Supplied records
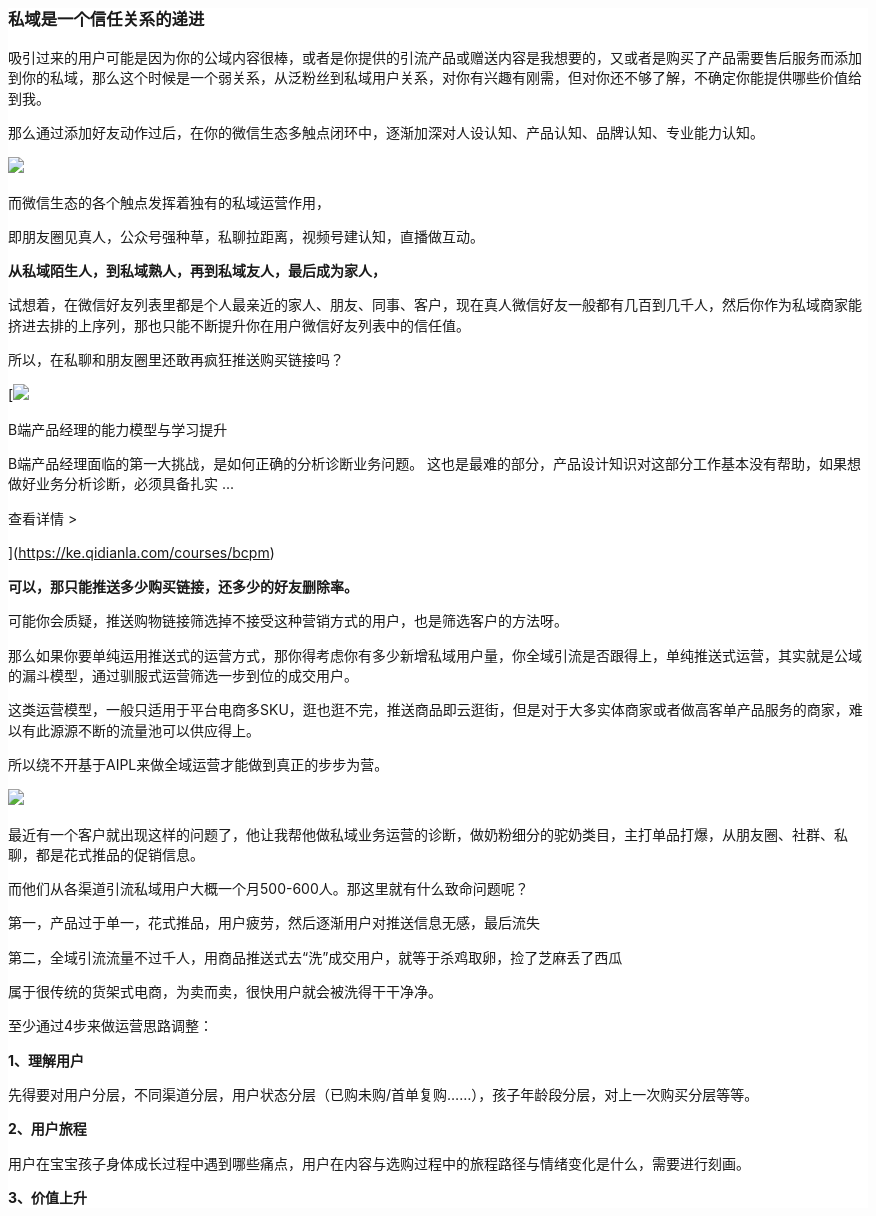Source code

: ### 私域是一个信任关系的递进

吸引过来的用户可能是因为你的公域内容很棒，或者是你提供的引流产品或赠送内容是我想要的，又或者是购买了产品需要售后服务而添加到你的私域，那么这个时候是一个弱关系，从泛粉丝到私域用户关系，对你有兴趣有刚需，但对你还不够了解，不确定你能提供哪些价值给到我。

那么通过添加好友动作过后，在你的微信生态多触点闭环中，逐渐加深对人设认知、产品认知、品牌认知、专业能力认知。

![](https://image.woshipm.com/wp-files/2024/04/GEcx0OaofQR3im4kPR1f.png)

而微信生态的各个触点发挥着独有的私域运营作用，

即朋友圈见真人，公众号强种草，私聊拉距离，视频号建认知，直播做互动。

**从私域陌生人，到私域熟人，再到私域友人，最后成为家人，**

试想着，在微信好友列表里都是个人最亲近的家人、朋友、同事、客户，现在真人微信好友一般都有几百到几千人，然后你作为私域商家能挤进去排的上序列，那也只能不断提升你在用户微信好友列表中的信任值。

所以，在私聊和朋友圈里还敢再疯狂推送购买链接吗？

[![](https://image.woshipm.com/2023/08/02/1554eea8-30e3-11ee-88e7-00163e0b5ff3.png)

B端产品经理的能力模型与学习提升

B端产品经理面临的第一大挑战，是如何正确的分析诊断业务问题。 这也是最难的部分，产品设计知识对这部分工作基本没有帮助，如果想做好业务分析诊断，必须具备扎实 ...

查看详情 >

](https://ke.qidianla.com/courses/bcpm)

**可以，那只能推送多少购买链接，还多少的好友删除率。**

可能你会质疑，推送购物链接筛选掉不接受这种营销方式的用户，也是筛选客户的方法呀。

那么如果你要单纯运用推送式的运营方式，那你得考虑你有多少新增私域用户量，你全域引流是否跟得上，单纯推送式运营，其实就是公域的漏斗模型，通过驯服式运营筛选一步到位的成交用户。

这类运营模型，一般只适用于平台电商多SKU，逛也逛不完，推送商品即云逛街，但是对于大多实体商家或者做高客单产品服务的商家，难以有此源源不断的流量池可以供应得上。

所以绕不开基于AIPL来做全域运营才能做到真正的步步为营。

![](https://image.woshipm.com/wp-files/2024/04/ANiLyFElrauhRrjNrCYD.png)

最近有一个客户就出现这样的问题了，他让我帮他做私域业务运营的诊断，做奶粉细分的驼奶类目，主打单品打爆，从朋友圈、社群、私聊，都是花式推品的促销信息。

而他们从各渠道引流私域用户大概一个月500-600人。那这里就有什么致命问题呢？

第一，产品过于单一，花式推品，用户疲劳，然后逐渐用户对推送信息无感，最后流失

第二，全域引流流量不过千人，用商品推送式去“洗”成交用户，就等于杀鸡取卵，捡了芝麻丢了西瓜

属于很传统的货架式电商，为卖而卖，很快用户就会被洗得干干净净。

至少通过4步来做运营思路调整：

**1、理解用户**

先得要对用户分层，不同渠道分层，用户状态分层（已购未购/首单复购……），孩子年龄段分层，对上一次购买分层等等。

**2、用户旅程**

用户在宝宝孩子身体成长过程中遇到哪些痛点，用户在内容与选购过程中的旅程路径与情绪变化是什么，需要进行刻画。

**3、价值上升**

Goal of the exercise
Everything in the data except the pictures should be restated word for word.

Answer space
Source code

: ### 私域是一个信任关系的递进

吸引过来的用户可能是因为你的公域内容很棒，或者是你提供的引流产品或赠送内容是我想要的，又或者是购买了产品需要售后服务而添加到你的私域，那么这个时候是一个弱关系，从泛粉丝到私域用户关系，对你有兴趣有刚需，但对你还不够了解，不确定你能提供哪些价值给到我。

那么通过添加好友动作过后，在你的微信生态多触点闭环中，逐渐加深对人设认知、产品认知、品牌认知、专业能力认知。

![](https://image.woshipm.com/wp-files/2024/04/GEcx0OaofQR3im4kPR1f.png)

而微信生态的各个触点发挥着独有的私域运营作用，

即朋友圈见真人，公众号强种草，私聊拉距离，视频号建认知，直播做互动。

**从私域陌生人，到私域熟人，再到私域友人，最后成为家人，**

试想着，在微信好友列表里都是个人最亲近的家人、朋友、同事、客户，现在真人微信好友一般都有几百到几千人，然后你作为私域商家能挤进去排的上序列，那也只能不断提升你在用户微信好友列表中的信任值。

所以，在私聊和朋友圈里还敢再疯狂推送购买链接吗？

[![](https://image.woshipm.com/2023/08/02/1554eea8-30e3-11ee-88e7-00163e0b5ff3.png)

B端产品经理的能力模型与学习提升

B端产品经理面临的第一大挑战，是如何正确的分析诊断业务问题。 这也是最难的部分，产品设计知识对这部分工作基本没有帮助，如果想做好业务分析诊断，必须具备扎实 ...

查看详情 >

](https://ke.qidianla.com/courses/bcpm)

**可以，那只能推送多少购买链接，还多少的好友删除率。**

可能你会质疑，推送购物链接筛选掉不接受这种营销方式的用户，也是筛选客户的方法呀。

那么如果你要单纯运用推送式的运营方式，那你得考虑你有多少新增私域用户量，你全域引流是否跟得上，单纯推送式运营，其实就是公域的漏斗模型，通过驯服式运营筛选一步到位的成交用户。

这类运营模型，一般只适用于平台电商多SKU，逛也逛不完，推送商品即云逛街，但是对于大多实体商家或者做高客单产品服务的商家，难以有此源源不断的流量池可以供应得上。

所以绕不开基于AIPL来做全域运营才能做到真正的步步为营。

![](https://image.woshipm.com/wp-files/2024/04/ANiLyFElrauhRrjNrCYD.png)

最近有一个客户就出现这样的问题了，他让我帮他做私域业务运营的诊断，做奶粉细分的驼奶类目，主打单品打爆，从朋友圈、社群、私聊，都是花式推品的促销信息。

而他们从各渠道引流私域用户大概一个月500-600人。那这里就有什么致命问题呢？

第一，产品过于单一，花式推品，用户疲劳，然后逐渐用户对推送信息无感，最后流失

第二，全域引流流量不过千人，用商品推送式去“洗”成交用户，就等于杀鸡取卵，捡了芝麻丢了西瓜

属于很传统的货架式电商，为卖而卖，很快用户就会被洗得干干净净。

至少通过4步来做运营思路调整：

**1、理解用户**

先得要对用户分层，不同渠道分层，用户状态分层（已购未购/首单复购……），孩子年龄段分层，对上一次购买分层等等。

**2、用户旅程**

用户在宝宝孩子身体成长过程中遇到哪些痛点，用户在内容与选购过程中的旅程路径与情绪变化是什么，需要进行刻画。

**3、价值上升**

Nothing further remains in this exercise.